De acordo com pesquisas recentes, dois terços das mulheres encaram dietas malucas antes de um feriado – e o resultado costuma ser frustrante. Mas tem de ser dessa maneira? Não para a nutricionista inglesa Fiona Kirk. Ela acredita que duas semanas sejam suficientes para perder peso e entrar no vestido de Natal ou até mesmo no biquíni.

Fiona não prega dietas radicais, nem privações. Seu plano tem como objetivo mudar hábitos alimentares.

“Se realmente queremos perder peso e ver bons resultados, podemos mudar alguns hábitos em poucas semanas”, diz a especialista em seu livro "2 weeks in Fast Lane Diet", lançado na Inglaterra.

A nutricionista Aline Queiros, do Spa Med Sorocaba Campus, em São Paulo, segue a mesma linha.

“É possível alterar hábitos em poucas semanas e sentir os benefícios que uma boa alimentação pode trazer ao organismo.

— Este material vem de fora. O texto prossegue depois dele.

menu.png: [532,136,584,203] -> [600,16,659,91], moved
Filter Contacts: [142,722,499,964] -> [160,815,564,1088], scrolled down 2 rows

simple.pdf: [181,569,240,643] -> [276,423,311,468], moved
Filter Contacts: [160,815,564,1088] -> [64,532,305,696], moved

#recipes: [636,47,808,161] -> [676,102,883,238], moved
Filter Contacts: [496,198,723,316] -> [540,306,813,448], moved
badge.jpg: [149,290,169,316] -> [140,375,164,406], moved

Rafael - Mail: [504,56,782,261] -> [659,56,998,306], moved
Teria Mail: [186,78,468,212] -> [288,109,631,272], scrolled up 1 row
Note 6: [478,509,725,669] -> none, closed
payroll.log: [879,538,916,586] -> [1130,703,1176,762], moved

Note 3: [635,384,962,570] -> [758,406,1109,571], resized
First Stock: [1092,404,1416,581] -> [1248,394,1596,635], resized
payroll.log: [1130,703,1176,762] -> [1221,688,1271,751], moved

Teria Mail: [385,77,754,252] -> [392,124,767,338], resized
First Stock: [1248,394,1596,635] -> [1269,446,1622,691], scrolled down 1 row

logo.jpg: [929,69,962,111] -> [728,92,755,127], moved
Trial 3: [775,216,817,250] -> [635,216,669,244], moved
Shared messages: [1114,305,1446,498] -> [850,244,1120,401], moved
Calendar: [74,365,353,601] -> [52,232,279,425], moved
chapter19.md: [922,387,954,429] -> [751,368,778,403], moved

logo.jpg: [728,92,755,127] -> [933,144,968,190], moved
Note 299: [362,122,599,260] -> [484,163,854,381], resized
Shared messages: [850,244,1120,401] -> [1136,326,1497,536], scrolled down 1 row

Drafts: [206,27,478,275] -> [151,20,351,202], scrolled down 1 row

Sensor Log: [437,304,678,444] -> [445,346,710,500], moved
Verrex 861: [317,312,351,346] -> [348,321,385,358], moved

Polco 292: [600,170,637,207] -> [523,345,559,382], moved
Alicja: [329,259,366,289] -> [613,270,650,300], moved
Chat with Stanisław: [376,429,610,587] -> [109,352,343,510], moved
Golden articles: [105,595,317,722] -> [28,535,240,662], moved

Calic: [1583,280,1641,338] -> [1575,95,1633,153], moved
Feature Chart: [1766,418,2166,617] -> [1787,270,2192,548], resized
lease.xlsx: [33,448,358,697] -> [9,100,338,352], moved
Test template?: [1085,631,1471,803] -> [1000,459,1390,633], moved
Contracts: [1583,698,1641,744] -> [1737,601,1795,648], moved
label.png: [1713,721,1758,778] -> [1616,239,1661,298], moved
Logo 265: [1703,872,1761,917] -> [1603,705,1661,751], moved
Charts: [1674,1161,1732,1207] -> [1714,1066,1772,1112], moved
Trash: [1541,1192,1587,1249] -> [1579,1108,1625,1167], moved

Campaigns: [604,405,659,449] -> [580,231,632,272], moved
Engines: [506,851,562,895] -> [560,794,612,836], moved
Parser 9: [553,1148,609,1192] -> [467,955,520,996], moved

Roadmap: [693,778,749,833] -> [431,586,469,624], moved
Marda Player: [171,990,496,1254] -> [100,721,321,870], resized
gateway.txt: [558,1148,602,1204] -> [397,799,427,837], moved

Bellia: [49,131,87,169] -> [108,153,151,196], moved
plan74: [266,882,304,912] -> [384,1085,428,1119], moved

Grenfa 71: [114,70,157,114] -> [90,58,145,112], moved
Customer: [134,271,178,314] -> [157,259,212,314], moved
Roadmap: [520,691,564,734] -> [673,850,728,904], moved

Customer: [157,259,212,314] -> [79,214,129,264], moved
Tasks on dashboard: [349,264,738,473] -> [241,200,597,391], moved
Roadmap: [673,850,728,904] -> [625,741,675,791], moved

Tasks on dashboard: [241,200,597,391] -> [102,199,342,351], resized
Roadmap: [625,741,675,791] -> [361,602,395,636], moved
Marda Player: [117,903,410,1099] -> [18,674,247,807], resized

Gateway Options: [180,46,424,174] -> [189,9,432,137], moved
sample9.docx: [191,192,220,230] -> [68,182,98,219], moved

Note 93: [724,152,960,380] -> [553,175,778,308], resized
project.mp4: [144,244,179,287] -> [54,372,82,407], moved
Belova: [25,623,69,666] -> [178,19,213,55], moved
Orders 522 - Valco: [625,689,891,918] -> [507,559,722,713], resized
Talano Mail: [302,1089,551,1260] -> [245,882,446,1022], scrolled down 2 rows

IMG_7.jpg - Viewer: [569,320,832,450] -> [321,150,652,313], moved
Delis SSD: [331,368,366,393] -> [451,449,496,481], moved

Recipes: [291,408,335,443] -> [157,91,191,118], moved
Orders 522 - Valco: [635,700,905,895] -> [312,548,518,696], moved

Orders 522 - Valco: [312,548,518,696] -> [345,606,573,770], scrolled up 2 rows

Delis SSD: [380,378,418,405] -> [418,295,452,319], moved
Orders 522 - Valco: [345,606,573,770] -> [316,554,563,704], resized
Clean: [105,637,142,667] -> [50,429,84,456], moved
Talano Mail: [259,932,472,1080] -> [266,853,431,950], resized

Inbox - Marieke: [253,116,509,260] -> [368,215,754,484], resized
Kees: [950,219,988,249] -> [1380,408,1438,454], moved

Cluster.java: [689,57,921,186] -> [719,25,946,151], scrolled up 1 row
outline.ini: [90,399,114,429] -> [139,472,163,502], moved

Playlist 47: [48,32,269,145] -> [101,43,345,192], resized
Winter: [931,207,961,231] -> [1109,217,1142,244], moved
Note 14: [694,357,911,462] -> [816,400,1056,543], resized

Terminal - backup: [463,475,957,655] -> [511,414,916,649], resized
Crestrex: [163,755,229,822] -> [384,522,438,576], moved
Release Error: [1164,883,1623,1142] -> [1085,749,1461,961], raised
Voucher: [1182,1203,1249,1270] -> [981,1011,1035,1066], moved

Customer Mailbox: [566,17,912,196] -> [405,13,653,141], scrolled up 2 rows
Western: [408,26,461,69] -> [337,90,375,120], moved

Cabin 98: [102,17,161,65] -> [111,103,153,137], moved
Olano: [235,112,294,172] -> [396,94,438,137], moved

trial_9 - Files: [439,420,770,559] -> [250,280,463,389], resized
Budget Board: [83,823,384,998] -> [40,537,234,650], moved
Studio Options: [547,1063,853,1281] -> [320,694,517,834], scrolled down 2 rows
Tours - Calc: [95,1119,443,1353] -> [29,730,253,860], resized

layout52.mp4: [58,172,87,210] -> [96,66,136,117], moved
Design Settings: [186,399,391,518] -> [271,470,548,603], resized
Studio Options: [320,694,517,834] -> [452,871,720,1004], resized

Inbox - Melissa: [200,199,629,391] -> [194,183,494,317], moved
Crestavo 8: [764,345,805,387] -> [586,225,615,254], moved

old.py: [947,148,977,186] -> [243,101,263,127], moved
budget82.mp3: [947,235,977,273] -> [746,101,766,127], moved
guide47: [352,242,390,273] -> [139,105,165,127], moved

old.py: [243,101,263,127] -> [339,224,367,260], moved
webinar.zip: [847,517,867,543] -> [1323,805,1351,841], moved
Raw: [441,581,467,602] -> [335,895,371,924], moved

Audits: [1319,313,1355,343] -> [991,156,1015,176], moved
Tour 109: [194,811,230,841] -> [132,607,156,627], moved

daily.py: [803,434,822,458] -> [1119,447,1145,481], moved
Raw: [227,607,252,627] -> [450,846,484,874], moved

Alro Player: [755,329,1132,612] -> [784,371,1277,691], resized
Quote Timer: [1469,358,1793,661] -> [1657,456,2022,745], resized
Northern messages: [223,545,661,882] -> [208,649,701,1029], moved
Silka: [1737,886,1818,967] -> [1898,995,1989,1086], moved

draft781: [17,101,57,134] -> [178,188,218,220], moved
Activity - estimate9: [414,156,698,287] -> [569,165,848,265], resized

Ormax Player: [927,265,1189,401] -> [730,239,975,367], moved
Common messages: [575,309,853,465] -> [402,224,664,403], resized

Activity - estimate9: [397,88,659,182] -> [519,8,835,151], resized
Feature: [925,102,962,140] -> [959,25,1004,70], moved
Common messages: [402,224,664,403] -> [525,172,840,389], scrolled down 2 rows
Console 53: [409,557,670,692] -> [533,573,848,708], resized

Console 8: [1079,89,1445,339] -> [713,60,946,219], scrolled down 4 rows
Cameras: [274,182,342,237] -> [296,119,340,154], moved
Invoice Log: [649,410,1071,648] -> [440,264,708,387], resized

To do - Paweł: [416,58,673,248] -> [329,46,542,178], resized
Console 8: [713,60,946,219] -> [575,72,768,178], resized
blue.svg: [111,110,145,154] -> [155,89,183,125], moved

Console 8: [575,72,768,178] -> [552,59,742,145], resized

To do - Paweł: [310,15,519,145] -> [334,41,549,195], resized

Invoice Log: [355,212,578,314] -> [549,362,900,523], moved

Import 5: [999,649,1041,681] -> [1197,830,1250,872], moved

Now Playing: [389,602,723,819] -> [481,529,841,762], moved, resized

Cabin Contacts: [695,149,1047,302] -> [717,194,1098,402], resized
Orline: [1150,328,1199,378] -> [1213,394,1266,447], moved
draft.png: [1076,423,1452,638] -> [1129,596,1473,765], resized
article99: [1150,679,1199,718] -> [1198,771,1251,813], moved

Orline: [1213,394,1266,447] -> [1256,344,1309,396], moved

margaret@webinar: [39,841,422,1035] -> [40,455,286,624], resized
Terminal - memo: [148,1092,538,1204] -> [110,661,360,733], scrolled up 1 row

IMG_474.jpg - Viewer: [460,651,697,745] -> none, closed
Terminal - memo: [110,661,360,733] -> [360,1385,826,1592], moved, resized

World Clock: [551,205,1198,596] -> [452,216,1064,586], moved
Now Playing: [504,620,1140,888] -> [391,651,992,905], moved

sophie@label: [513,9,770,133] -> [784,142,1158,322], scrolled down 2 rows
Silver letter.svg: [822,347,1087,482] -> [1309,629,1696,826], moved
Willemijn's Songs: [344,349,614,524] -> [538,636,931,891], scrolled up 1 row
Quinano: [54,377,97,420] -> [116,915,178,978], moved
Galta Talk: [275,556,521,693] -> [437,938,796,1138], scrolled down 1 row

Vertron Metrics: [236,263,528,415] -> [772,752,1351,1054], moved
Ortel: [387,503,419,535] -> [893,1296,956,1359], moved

E, com certeza, o verão motiva as pessoas para essa busca”, diz.

Segundo ela é possível emagrecer em pouco tempo. “A quantidade de quilos varia de pessoa para pessoa, mas duas semanas levadas a sério já são suficientes para notar alguma diferença”.

O ideal em uma dieta saudável é perder, em média, 1 kg por semana. Mas dependendo de metabolismo, sexo, idade e nível de exercício físico, esse número pode ser um pouquinho maior.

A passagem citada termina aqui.